Privacy & Information Security Law Blog

On May 4, 2023, the Court of Justice of the European Union (“CJEU”) issued a judgment in the Österreichische Post case (C-300/21). In the decision, the CJEU clarified that a mere infringement of the EU General Data Protection Regulation (“GDPR”) is not sufficient to give data subjects the right to receive compensation under Article 82 of the GDPR. Article 82 provides that “any person who has suffered material or non-material damage as a result of an infringement of this Regulation shall have the right to receive compensation from the controller or processor for the damage suffered.”

Background

The case dates back to 2017 when the Austrian Post (“Österreichische Post”) collected data relating to the political affinities of Austrian residents. In particular, the Austrian Post used an algorithm to define “target group addresses” based on selected socio-demographic features, and classified individuals into target groups. The data was subsequently sold to various organizations to enable them to send targeted advertising in relation to political elections.

One individual filed a complaint relating to this practice and claimed €1,000 in non-material damage.

The CJEU Decision

According to the CJEU, a broad interpretation of the GDPR provision regarding the right to compensation would be contrary to the text of the law. The CJEU highlighted that compensation is required only when three conditions are met: (1) personal data is processed in a manner that infringes the GDPR; (2) the data subject suffered damage; and (3) there is a causal link between the unlawful processing and the damage suffered.

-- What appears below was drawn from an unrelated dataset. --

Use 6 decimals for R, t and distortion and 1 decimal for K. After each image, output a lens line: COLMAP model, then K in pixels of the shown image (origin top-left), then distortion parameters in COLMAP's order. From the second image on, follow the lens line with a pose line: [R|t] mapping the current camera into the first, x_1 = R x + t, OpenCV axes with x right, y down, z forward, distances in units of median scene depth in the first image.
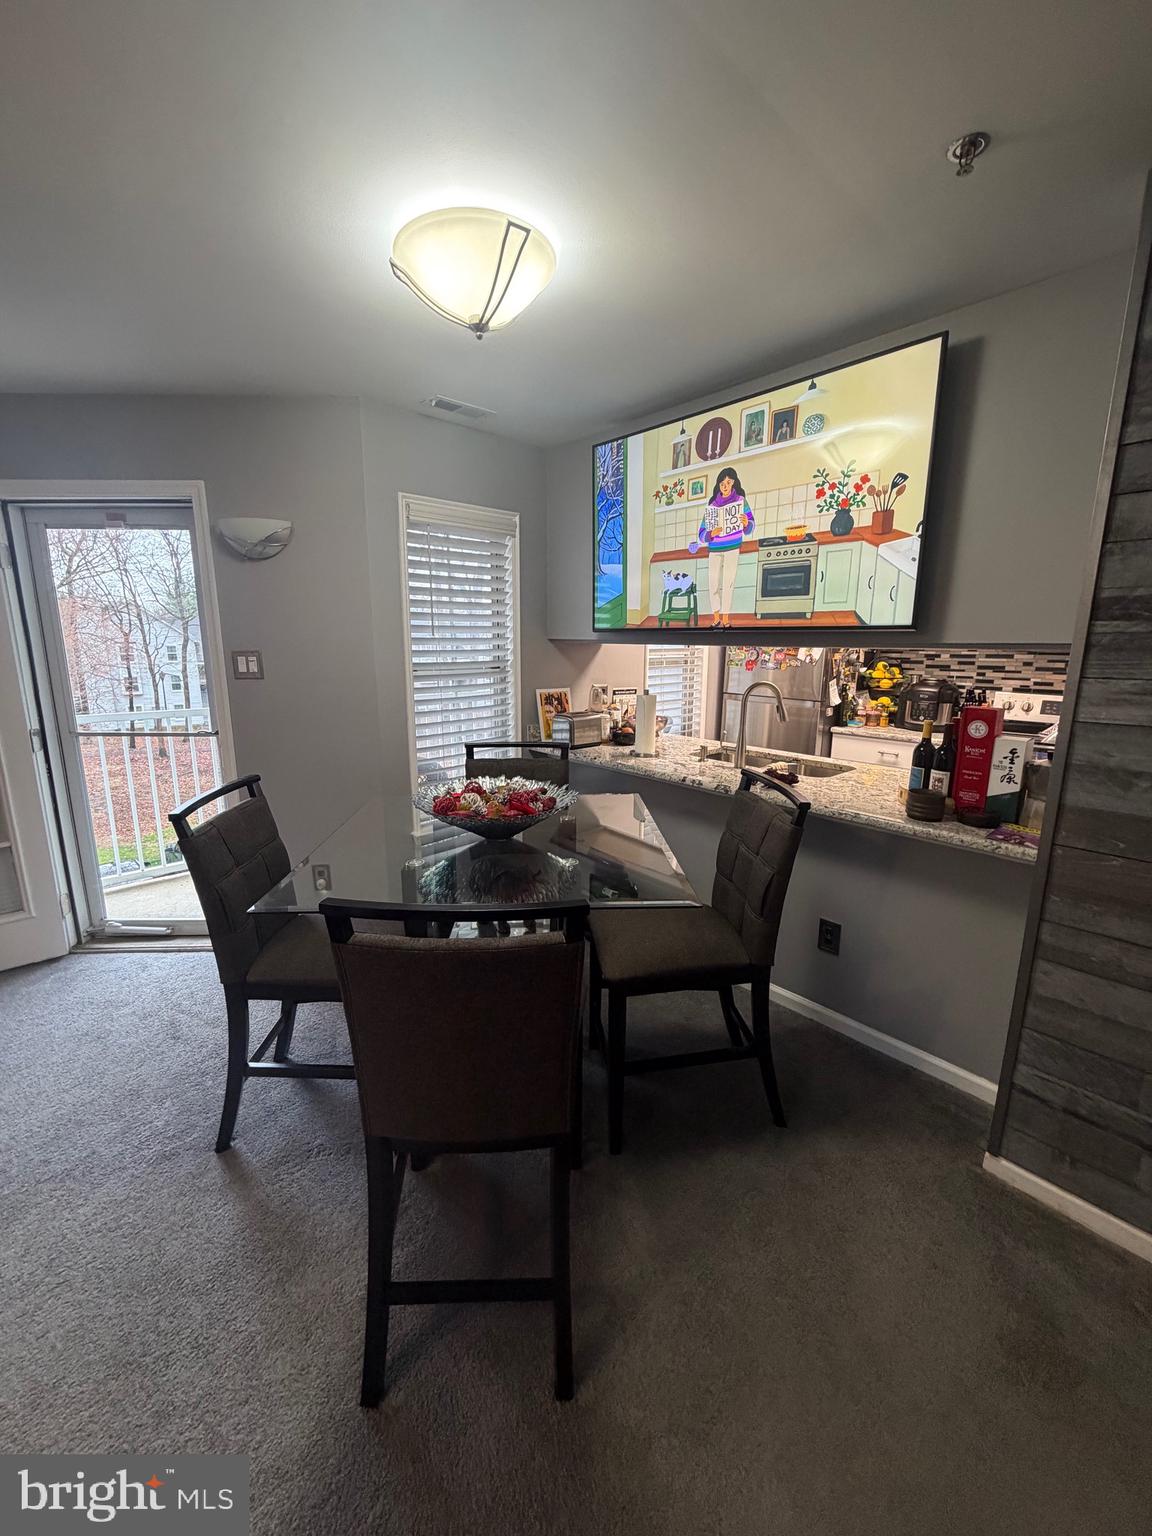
lens RADIAL K [[611.0, 0, 574.5], [0, 611.0, 764.7], [0, 0, 1]] dist [0.001235, -0.000892]
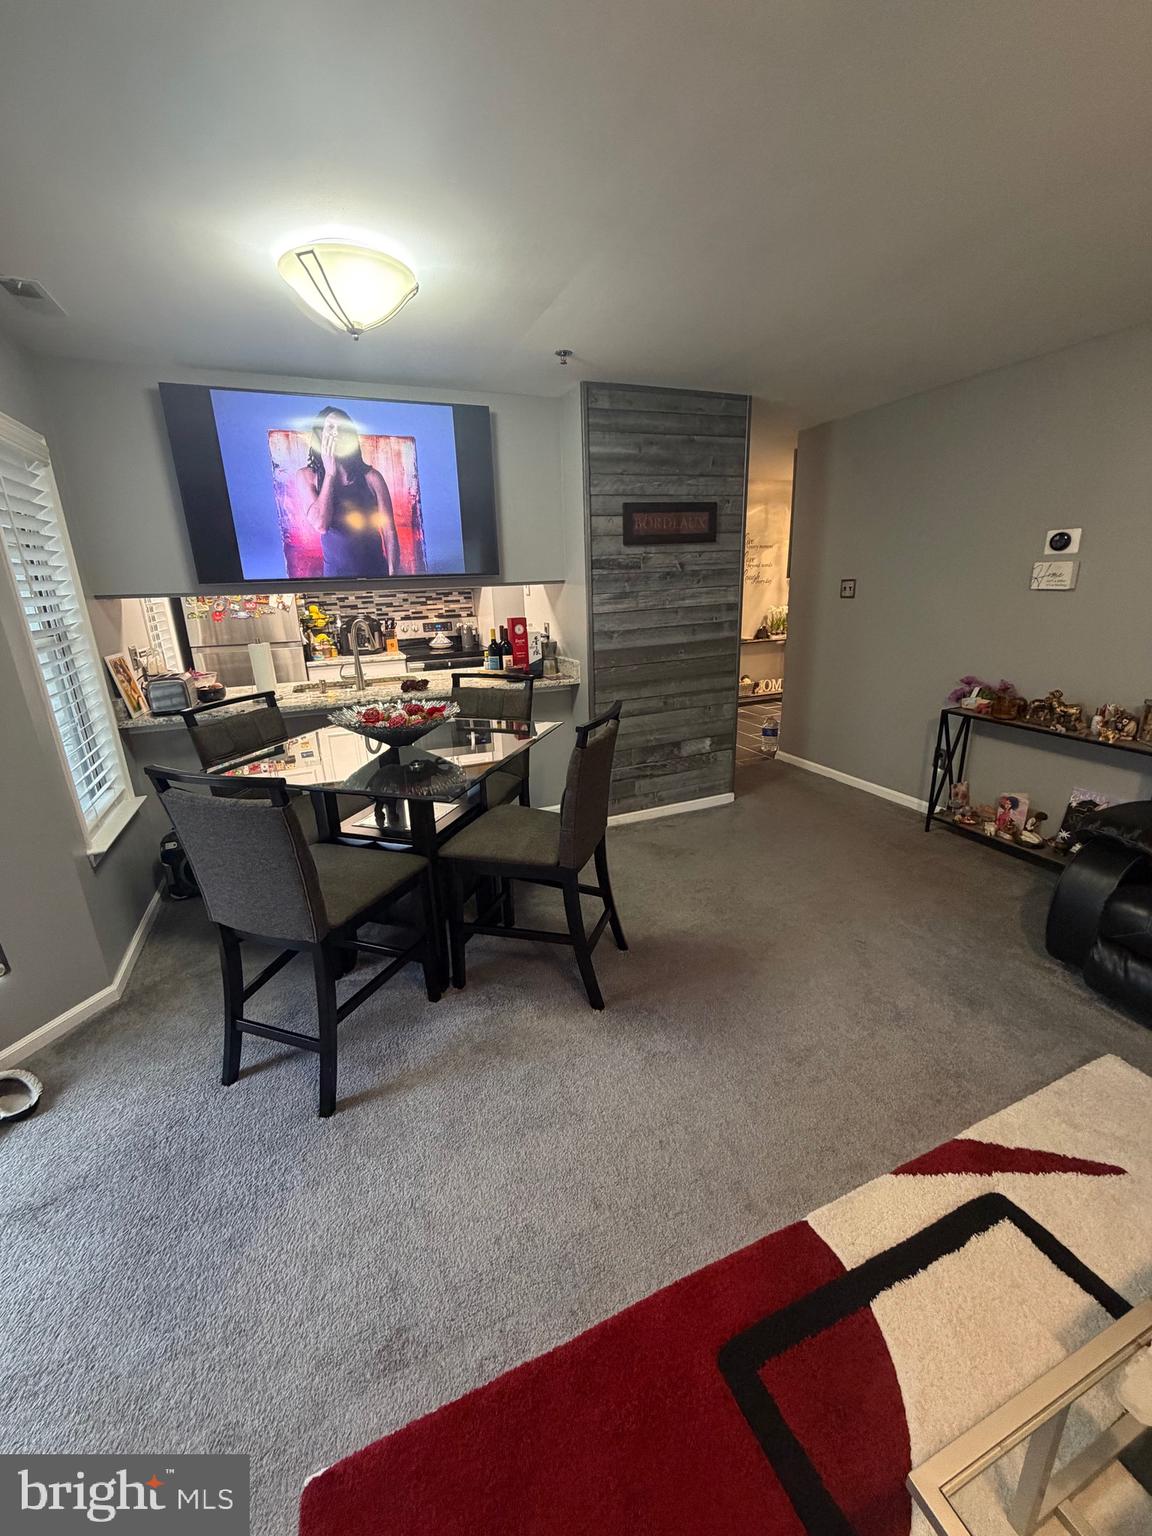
lens RADIAL K [[611.0, 0, 583.5], [0, 611.0, 765.4], [0, 0, 1]] dist [0.001235, -0.000892]
pose [[0.342397, -0.290217, 0.893610, -0.552759], [0.222105, 0.949143, 0.223151, -0.018919], [-0.912926, 0.122069, 0.389443, 0.074858]]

The CJEU also rejected the proposition of a required minimum threshold to award compensation for non-material damage under the GDPR. Instead, the CJEU found that the GDPR requires “full and effective compensation for the damage” and that establishing a minimum threshold would risk undermining the coherent application of the GDPR.

Finally, the CJEU confirmed that, in the absence of rules in the GDPR on the assessment of damages, the matter should be regulated at the EU Member States level, including, in particular, “the criteria for determining the extent of the compensation payable in that context, subject to compliance with [the] principles of equivalence and effectiveness.”